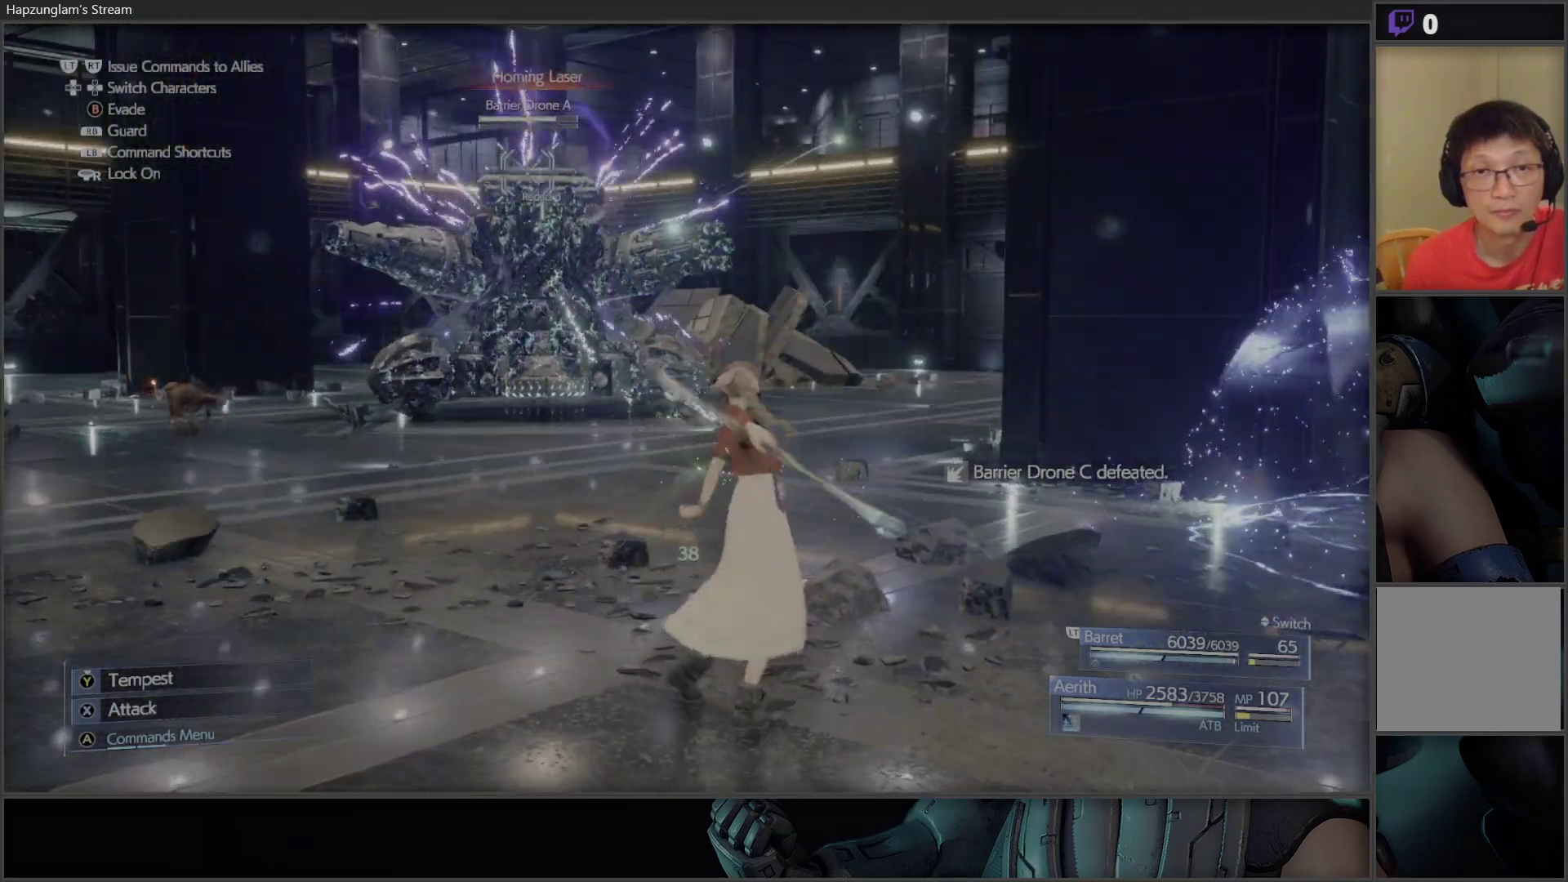
{"buttons": [], "left_stick": "down-right", "right_stick": "center", "events": [[83, "R3", "up"], [133, "left_stick", "down-right"]]}
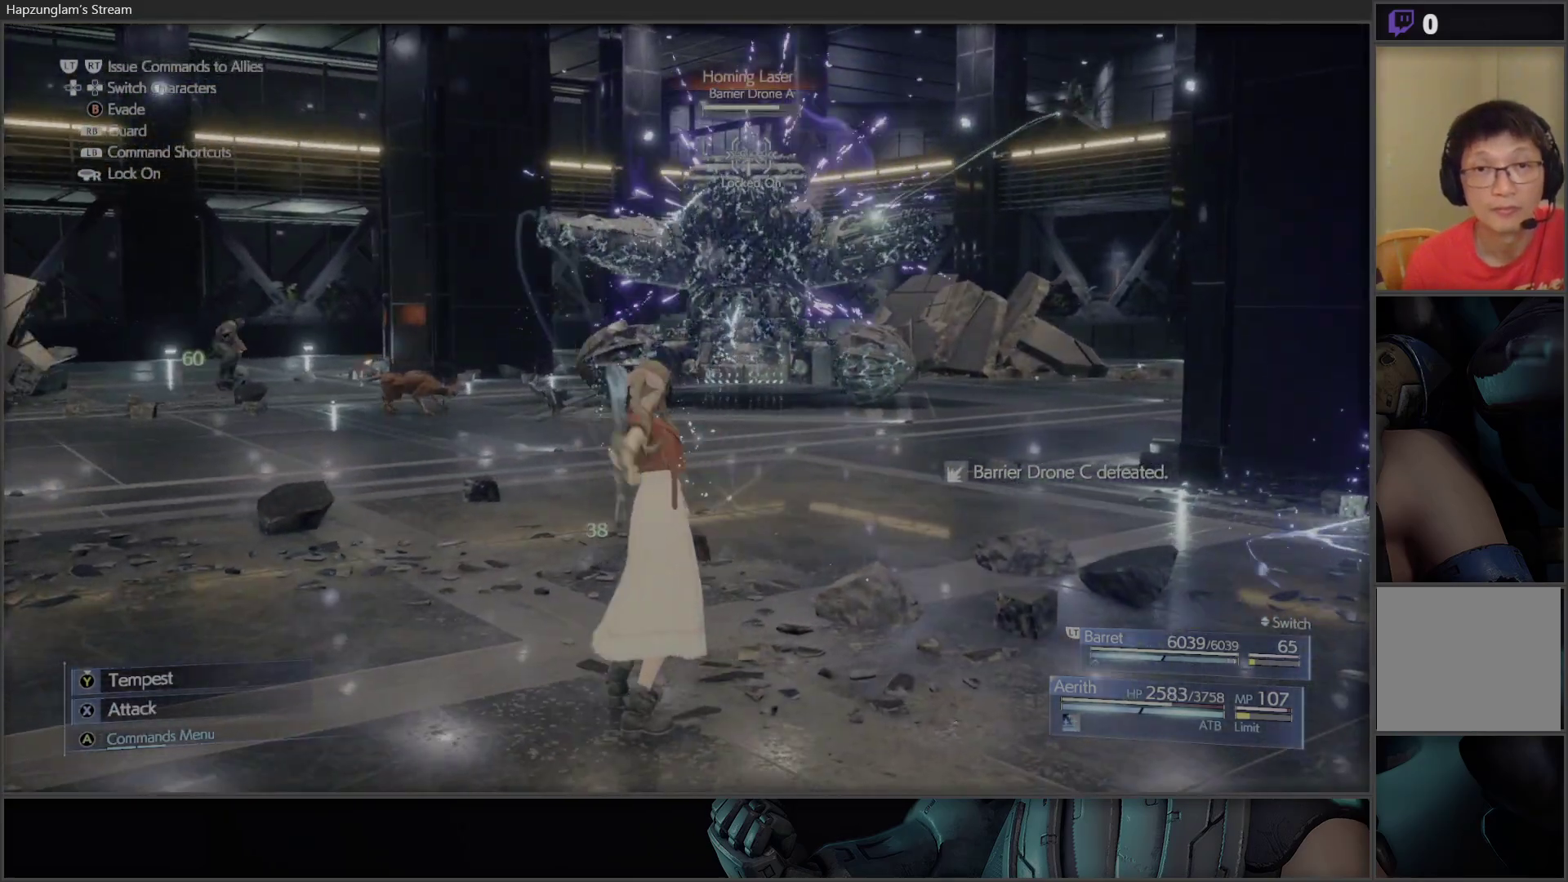
{"buttons": [], "left_stick": "center", "right_stick": "center", "events": [[250, "right_stick", "up-right"], [317, "right_stick", "center"], [333, "left_stick", "center"]]}
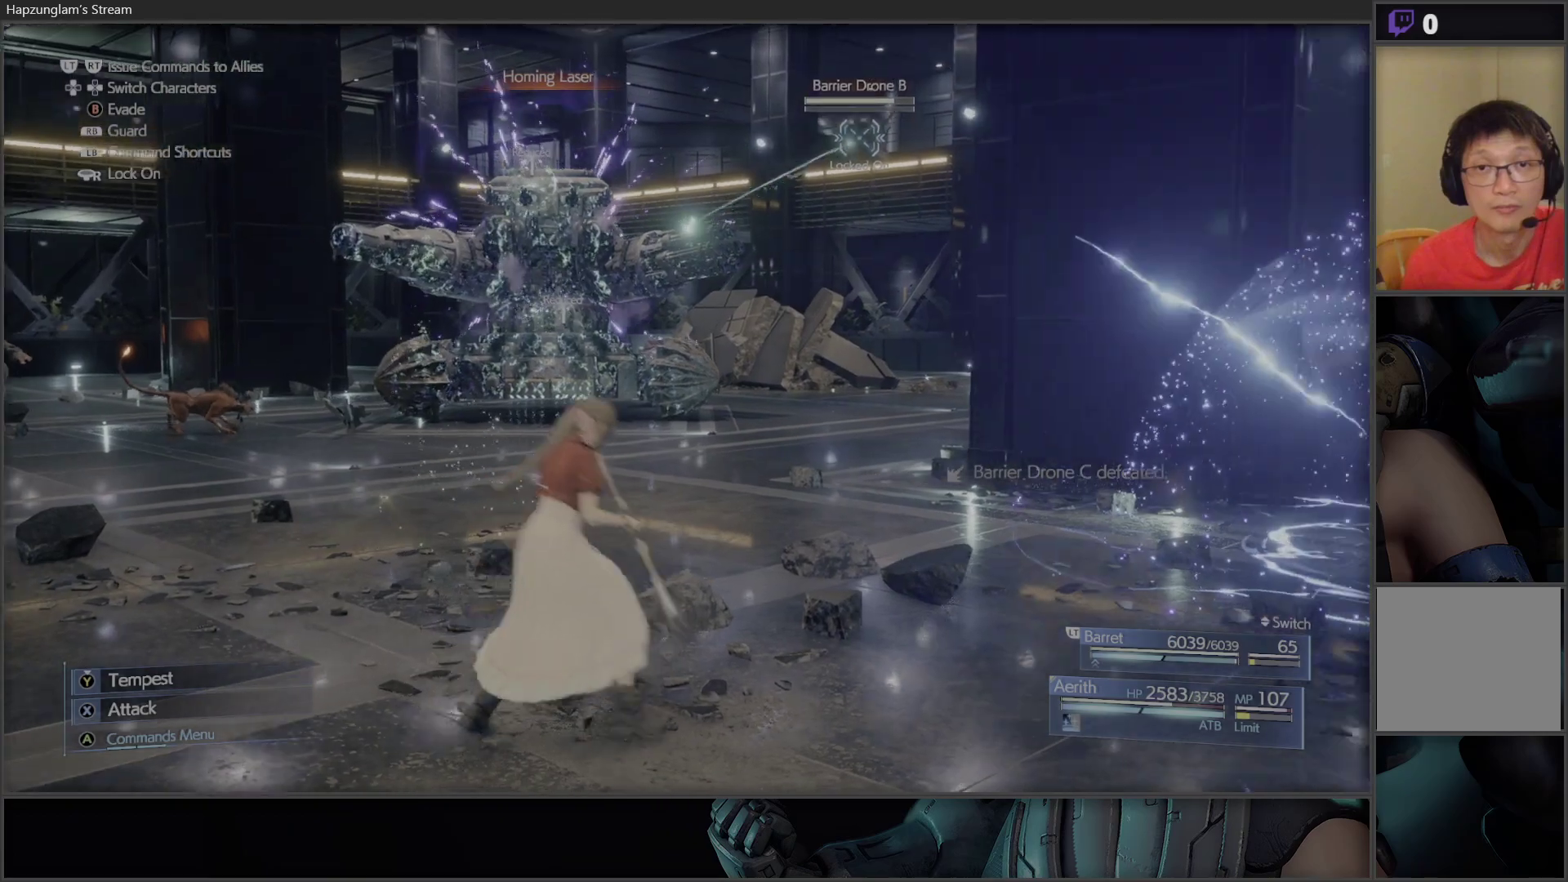
{"buttons": [], "left_stick": "center", "right_stick": "center", "events": []}
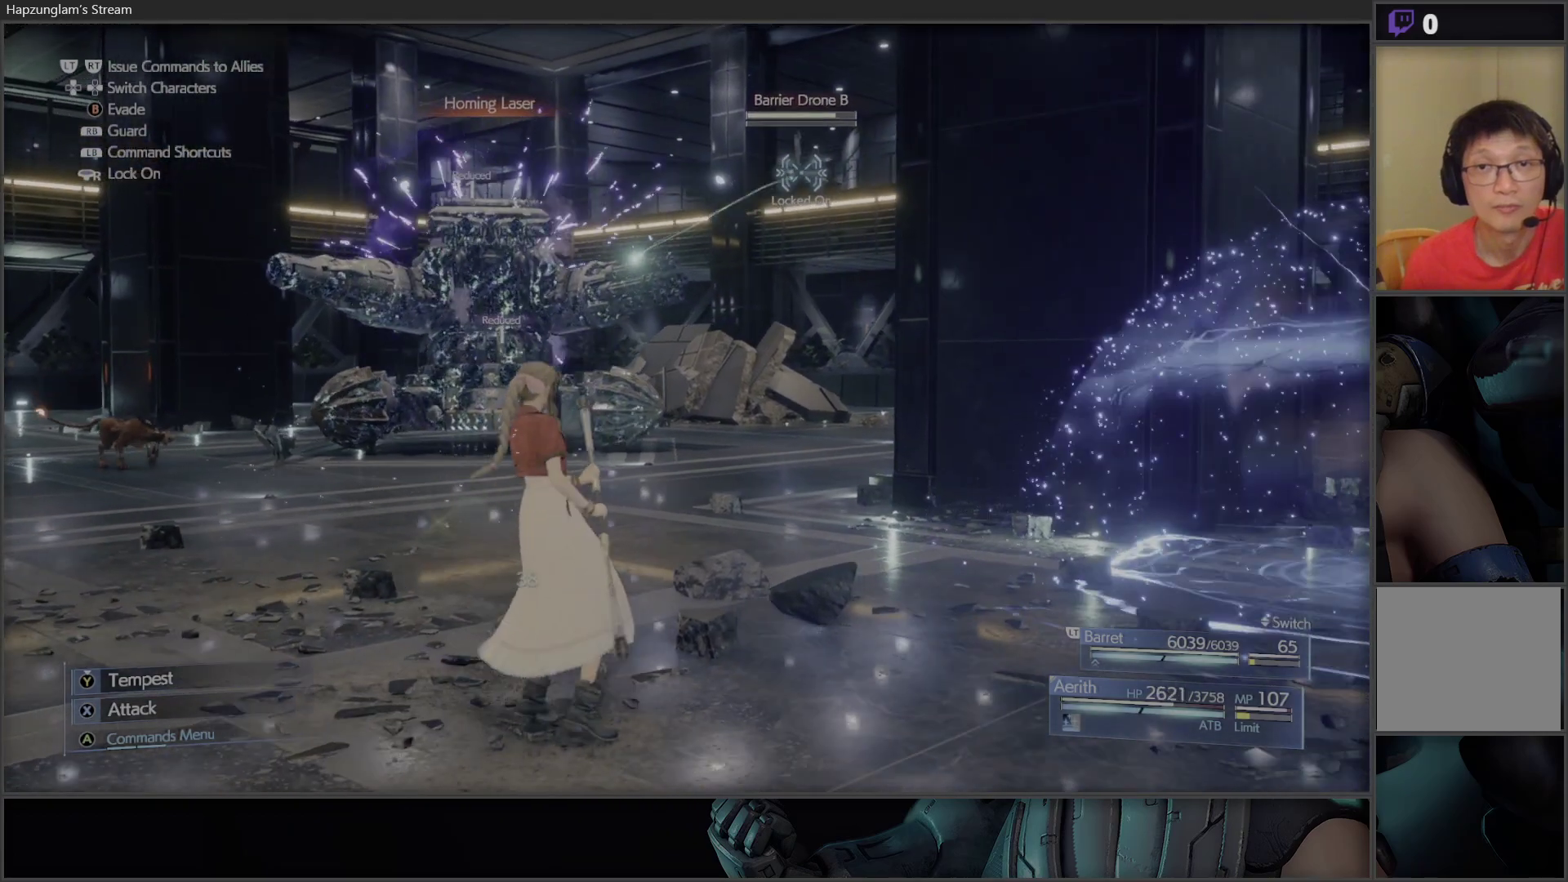
{"buttons": [], "left_stick": "center", "right_stick": "center", "events": [[17, "X", "down"], [133, "X", "up"], [283, "A", "down"], [367, "A", "up"]]}
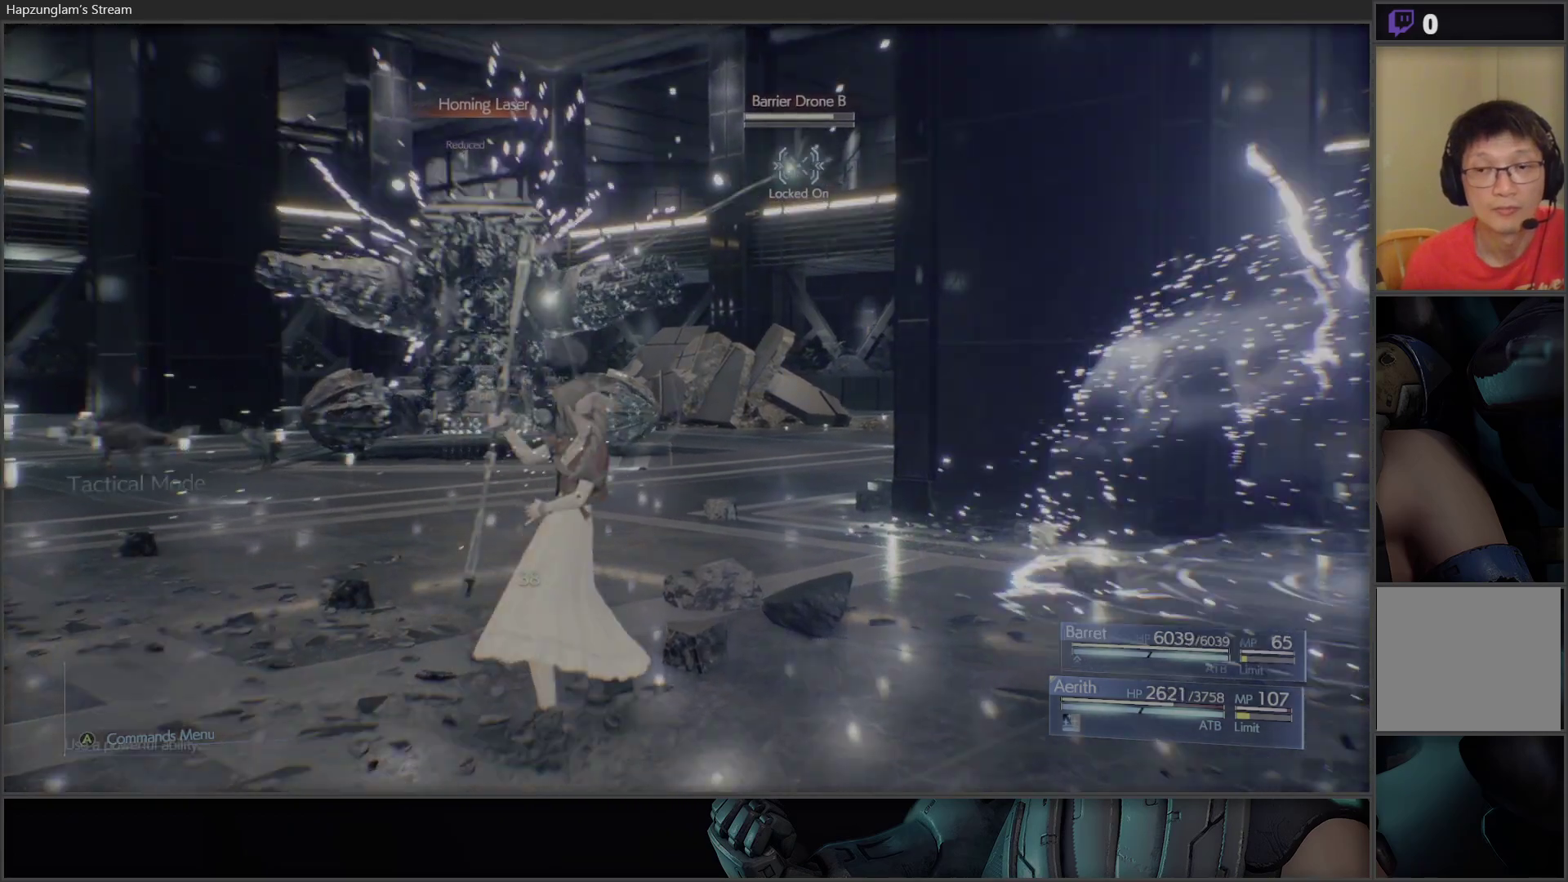
{"buttons": ["DPAD_UP"], "left_stick": "center", "right_stick": "center", "events": [[133, "A", "down"], [200, "A", "up"], [417, "DPAD_UP", "down"]]}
◆ ◆ ◆ ◆ ◆ ◆ ◆
EXERCISE INSTRUCTIONS: Output the listing exactly. Leave out any image.

YOUR RESPONSE:
{"buttons": [], "left_stick": "down-right", "right_stick": "center", "events": [[83, "R3", "up"], [133, "left_stick", "down-right"]]}
{"buttons": [], "left_stick": "center", "right_stick": "center", "events": [[250, "right_stick", "up-right"], [317, "right_stick", "center"], [333, "left_stick", "center"]]}
{"buttons": [], "left_stick": "center", "right_stick": "center", "events": []}
{"buttons": [], "left_stick": "center", "right_stick": "center", "events": [[17, "X", "down"], [133, "X", "up"], [283, "A", "down"], [367, "A", "up"]]}
{"buttons": ["DPAD_UP"], "left_stick": "center", "right_stick": "center", "events": [[133, "A", "down"], [200, "A", "up"], [417, "DPAD_UP", "down"]]}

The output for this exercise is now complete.